Columns, Opinion

MAOUYO: From quill-point, with love

For me, there’s something incredibly unnerving about my parents coming to visit, which they did last weekend. Of course, they’d never really visited me before, and I’d never encouraged it. They moved me in and out freshman year, dropped me off sophomore year, but haven’t been back since. I’ve been plenty happy with that. Parents coming to visit means answering the questions: Who should I invite to dinner? Where should we eat? What should we do? Will they like my friends? Will they want to hang out all the time? Should I clean up? And so on and so forth. (By the way, out of all of those questions, I was only confident about my answer to the last one, an obvious yes, and I still didn’t, really. Fail).

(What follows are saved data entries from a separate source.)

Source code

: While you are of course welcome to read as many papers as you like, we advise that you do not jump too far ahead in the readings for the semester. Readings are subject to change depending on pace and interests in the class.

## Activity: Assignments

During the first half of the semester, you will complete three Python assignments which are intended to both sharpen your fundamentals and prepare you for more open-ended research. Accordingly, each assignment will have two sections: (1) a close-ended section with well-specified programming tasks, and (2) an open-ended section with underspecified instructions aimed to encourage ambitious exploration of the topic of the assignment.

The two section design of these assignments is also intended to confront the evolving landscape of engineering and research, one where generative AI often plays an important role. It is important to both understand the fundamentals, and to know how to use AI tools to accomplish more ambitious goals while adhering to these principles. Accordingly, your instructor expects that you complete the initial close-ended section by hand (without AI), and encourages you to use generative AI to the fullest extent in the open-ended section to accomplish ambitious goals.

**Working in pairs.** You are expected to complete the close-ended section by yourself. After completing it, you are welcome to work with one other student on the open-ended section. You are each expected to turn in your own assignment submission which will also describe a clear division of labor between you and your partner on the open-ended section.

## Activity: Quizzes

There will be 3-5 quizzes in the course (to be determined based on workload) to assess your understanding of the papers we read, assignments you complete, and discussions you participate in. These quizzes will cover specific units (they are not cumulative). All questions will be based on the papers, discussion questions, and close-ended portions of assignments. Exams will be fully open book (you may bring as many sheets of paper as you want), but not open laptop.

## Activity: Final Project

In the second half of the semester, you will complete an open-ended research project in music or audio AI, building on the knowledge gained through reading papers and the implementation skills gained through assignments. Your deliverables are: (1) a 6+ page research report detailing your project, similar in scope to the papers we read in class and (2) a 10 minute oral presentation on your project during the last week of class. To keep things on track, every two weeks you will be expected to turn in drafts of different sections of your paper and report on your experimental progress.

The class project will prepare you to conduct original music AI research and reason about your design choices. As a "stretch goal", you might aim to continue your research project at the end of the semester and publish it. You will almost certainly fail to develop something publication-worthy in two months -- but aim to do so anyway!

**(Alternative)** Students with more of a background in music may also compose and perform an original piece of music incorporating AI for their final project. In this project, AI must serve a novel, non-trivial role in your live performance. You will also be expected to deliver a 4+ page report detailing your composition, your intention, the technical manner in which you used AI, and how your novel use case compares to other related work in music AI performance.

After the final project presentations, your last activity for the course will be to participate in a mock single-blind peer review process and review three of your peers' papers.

Happily, my parents weren’t too demanding about being kept entertained; in fact, they were pretty down with relaxing, walking around and going out to eat. But on this past (holy crap, another?) rainy Saturday morning, exploring the greater Boston area seemed like an awful idea. Intermittent mists and torrential downpours kind of threw a wrench into, say, walking around the Boston Common, looking around Harvard Square, checking out Downtown Crossing, etc. Let’s be honest, being in and out of the rain while making your way from small, interesting shop to small, interesting shop, is at least as much of a hassle as simply being in the rain. Opening and closing umbrellas, putting on and taking off and hanging and un-hanging jackets, listening to floors squeak under wet shoes (and if you’re lucky enough to have glasses, having them fog up every time you go inside) are all more miserable, in my opinion, than just standing in the rain with an umbrella (though that’s somewhat contingent upon the wind factor).

It should be obvious – a phrase which should never be in a textbook, but will suffice here – that the best option was to find some place where we could be inside, and be amused for a significant amount of time. Our options boiled down to the Prudential Center/Copley Place Mall or a museum of some sort. The choice between window shopping and a more culturally cultivating experience at an art museum wasn’t a difficult one for my parents. So off we went to the Isabella Stewart Gardner Museum. (I’ve been informed correctly, admission to said museum is free if your name is Isabella. Admission to the King St. Stephen Museum in Hungary or the Stephen Museum in Fayette, Mo. doesn’t work similarly, compliments of Google).

My parents and I had already been to the Gardner Museum, a fact that was neither forgotten nor of any importance. I just like a museum that’s small enough to be seen in a few hours, without making choices about what I want to see, and this museum fits the bill. The strict rules at the Gardner Museum also make for a pretty consistent show. There was hardly a moment that didn’t pass when a security guard wasn’t catching someone attempting to use his/her cell phone or forcing someone to check a coat/scarf or else tie it around his/ her waist (which looks hilarious). And of course, like at all art museums, there are couples or even groups traveling together through the museum, but all listening to the guided audio tour at the same time, so their laughter and general reactions are unexpectedly en masse.

Making her way through the museum a little ahead of my dad and me, my mom semi-stumbled upon an exhibition case of letters collected by Isabella Gardner. Letters from presidents to other officials. Appointments and such. She called me over to see it for myself and I, someone who would consider himself not particularly easily impressed, was impressed. There I was, reading handwritten letters from George Washington and John Quincy Adams (Adams’ handwriting was as close to perfect as I’ve seen handwriting) and attempting to read a letter from James Monroe (who, in contrast, had awful handwriting).

It threw me for a loop that there was actually a time before letterheads and lithographed signatures and printers and mechanized/computerized word processing. I bought a typewriter this summer for five dollars on eBay, a 1906 Royal #1 that weighs about 30 pounds. It’s beautiful, and although I haven’t gotten it to work yet, I bought it because when it does eventually work and I eventually use it, there’ll be a sense of permanence that isn’t as achievable on a computer. And then I saw handwritten letters from presidents. I wonder how many revisions they did, how many ink-blotted letters had to be thrown away before a draft was neat and perfect and presidential enough to be sent and read. Every word, every letter, every quill stroke must have been calculated and purposeful. And to some extent, I feel like this unhurriedness must have been preeminent in thought and action in the other arenas of life, out of habit and/or necessity. In our hyper-revisable world, it’s quite possible that we lose a sense of careful deliberation in our liveliness and undertakings.